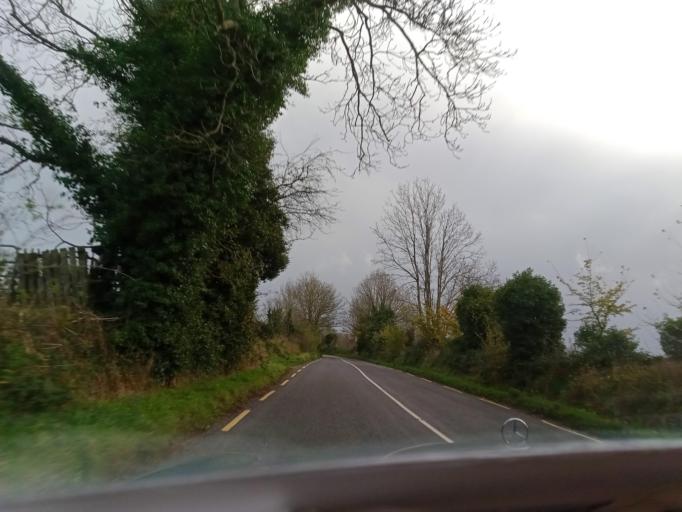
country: IE
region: Leinster
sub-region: Kilkenny
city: Piltown
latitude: 52.3272
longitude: -7.3126
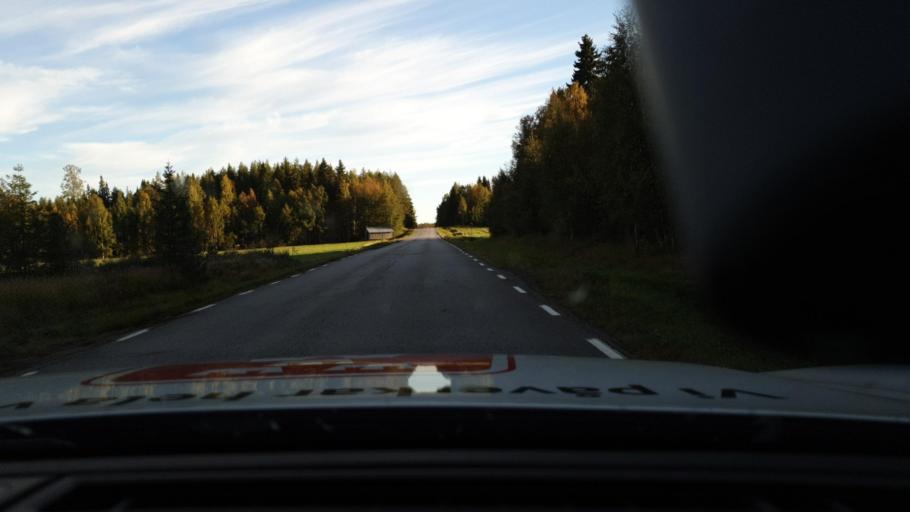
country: SE
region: Norrbotten
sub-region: Kalix Kommun
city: Toere
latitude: 65.8668
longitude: 22.6768
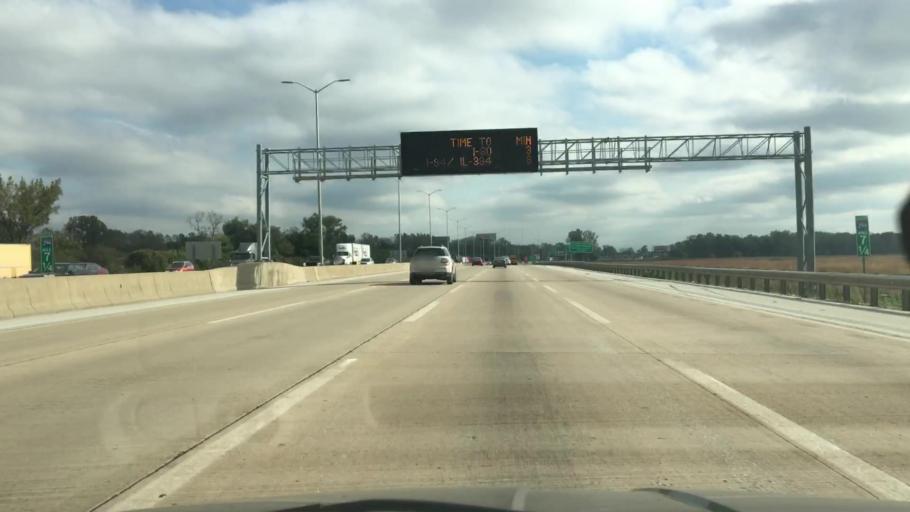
# # # #
Copy the lines of the records above word for word, without the pictures.

> [Result for this exercise]
country: IE
region: Leinster
sub-region: Kilkenny
city: Piltown
latitude: 52.3272
longitude: -7.3126
country: SE
region: Norrbotten
sub-region: Kalix Kommun
city: Toere
latitude: 65.8668
longitude: 22.6768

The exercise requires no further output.